第9話
▽
「ガムランボールが鳴ったのはこの辺りかい?」
「はい。こっちを向くと音が鳴るんです」
放課後、晶はガムランボールが示した場所へ白鷺を案内していた。
校舎裏にある使われていない倉庫。二人はその中へと足を踏み入れる。
「その時何か見つけたかい?」
「いえ、たまたま星野先生と会ってしまって詳しくは調べられなくて」
「ふむ」
白鷺が倉庫内の明かりを付けると、がらんとした空間が広がった。
「この倉庫は昔災害時用の備蓄庫だったんだが、学園創立時は防空壕だった場所だ」
「防空壕?」
「地面に穴を掘って、空襲などから一時的に身を守る場所だね。といってももう塞がれているはずだが」
白鷺はそう言うと、顎に手を当ててなにやら考え込む。
「その防空壕は元々邪霊を封印していた地下空間にも近い。何かが出てもおかしくはないね」
「う」
その何かを探さなくてはならないのだが、できれば出会いたくないというのが晶の本音だった。
「晶くん、ガムランボールを鳴らしてみてくれ」
「あ、はい」
白鷺に促され、晶は慣れた手つきでガムランボールを宙に投げた。
シャラン……
昨日と同じ清涼な音色が響く。
「ほら、聞こえますか?」
「え?」
「もう一回」
シャラン……
晶は再度投げるが、白鷺は首を捻る。
「何も聞こえない」
「ええ? こことかすごく響いてますけど」
「それは妙だな……」
晶が特に音色の大きくなった範囲を指し示すと、白鷺はしばらく考え込むように腕を組む。
「理事長も投げてみます?」
晶が白鷺に手元のボールを渡す。

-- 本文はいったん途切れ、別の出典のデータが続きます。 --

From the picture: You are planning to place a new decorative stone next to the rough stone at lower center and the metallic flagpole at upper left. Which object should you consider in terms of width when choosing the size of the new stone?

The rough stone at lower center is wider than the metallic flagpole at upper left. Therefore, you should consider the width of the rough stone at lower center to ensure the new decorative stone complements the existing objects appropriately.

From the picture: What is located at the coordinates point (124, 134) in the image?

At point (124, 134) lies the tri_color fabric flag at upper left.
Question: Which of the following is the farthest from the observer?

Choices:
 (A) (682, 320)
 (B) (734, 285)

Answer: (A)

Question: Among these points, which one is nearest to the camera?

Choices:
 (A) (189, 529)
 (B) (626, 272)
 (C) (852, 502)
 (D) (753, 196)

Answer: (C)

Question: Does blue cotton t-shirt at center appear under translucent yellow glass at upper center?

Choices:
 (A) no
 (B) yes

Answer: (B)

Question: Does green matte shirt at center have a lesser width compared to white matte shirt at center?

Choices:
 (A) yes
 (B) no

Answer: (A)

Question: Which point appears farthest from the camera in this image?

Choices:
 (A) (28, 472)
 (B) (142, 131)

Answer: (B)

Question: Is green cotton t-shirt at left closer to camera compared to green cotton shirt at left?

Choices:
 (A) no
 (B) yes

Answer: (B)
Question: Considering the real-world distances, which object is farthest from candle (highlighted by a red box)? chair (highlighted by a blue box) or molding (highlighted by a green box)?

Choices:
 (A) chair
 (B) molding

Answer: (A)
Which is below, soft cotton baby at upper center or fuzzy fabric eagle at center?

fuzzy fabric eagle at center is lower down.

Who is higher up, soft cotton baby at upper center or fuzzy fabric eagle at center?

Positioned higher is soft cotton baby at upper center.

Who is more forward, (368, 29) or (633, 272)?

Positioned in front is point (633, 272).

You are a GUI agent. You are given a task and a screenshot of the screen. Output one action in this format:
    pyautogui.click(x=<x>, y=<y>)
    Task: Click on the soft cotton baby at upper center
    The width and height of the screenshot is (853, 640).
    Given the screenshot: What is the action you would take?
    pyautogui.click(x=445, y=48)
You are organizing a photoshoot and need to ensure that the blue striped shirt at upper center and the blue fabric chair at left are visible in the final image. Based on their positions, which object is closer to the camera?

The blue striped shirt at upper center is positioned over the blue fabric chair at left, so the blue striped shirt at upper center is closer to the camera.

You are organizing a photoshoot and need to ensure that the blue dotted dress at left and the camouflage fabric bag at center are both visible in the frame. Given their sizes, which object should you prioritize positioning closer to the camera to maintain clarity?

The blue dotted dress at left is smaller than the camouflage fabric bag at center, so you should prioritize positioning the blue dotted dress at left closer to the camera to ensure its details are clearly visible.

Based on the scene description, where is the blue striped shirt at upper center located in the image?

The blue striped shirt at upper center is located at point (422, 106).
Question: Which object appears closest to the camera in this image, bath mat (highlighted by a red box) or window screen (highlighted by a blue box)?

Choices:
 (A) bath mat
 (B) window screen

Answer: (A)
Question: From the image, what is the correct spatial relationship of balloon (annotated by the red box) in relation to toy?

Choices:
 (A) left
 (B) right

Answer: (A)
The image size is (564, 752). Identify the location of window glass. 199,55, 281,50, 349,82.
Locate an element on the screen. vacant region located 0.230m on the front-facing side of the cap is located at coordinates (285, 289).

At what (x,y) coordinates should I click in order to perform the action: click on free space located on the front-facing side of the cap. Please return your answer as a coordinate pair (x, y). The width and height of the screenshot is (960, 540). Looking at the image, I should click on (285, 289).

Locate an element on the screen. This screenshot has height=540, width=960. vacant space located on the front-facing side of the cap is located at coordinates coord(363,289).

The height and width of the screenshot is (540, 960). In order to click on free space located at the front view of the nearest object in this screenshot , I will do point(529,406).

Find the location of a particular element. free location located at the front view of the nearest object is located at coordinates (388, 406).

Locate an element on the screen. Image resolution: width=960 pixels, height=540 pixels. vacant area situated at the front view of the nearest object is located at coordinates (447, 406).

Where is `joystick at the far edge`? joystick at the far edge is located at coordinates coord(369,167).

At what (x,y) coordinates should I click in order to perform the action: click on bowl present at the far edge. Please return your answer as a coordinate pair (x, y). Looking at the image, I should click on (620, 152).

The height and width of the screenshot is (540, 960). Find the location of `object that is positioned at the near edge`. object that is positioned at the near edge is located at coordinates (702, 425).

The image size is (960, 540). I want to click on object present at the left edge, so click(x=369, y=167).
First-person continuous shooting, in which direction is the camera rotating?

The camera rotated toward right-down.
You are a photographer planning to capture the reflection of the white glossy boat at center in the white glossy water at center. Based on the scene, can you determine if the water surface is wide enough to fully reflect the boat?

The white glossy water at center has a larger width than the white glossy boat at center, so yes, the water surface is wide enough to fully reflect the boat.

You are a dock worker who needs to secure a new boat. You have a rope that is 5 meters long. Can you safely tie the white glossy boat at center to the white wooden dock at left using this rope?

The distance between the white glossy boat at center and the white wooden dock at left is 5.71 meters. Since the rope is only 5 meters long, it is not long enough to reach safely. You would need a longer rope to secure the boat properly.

白鷺がそれを空中に放ると、何も起こらずに落下した。
「鳴らない……!?」
「私では鳴らない、聞こえないというわけだね。面白い。もしかしたら晶くんにしか聞こえない特殊な音色かもしれない」
「え、でも」
『さっきから聞こえていたのはこの音か』
昨日ガムランボールが転がって行った時、星野にはその音が聞こえていたはずだ。
晶はそう言いかけたが、ふと口を閉じる。
ということは――若い人にしか聞こえない音かもしれない。
脳内にモスキート音という言葉が過ぎり、晶は出かかった言葉を飲み込む。
本人にわざわざその事実を突き付ける必要はないだろう。
晶は慈悲深い眼差しで白鷺を見つめた。
それからの二人の行動は早かった。
ガムランボールの音が大きくなる場所を観察し、さらに倉庫からスコップなどを取り出し倉庫付近をくまなく調査した。
そしてしばらくして、それを見つけたのは晶だった。
倉庫の裏、生い茂る雑草をかき分けると四十センチ四方程度の平たい岩が姿を現したのだ。
晶はその岩を上から見下ろし、ある事に気が付く。
岩には黄緑色の蛍光マーカーで目印が付けられていた。
乱雑に下矢印が描かれたそれを見て、晶は眉を顰める。
「理事長、これなんでしょうか?」
「これは……」
白鷺が平たい岩をゆっくりとずらすと、下からぽっかりと口を開けた穴が出現した。
晶と白鷺は顔を見合わせた後、人一人がようやく通れそうなその穴を覗き込む。
「恐らく防空壕に続く横穴だ。岩で簡易的に塞がれていたんだろう」
「あの、さっきから鈴がすごく反応してるんですけど」
白鷺が岩を退かしてから、ガムランボールが晶の掌の中でジリジリと暴れるように振動を始めていた。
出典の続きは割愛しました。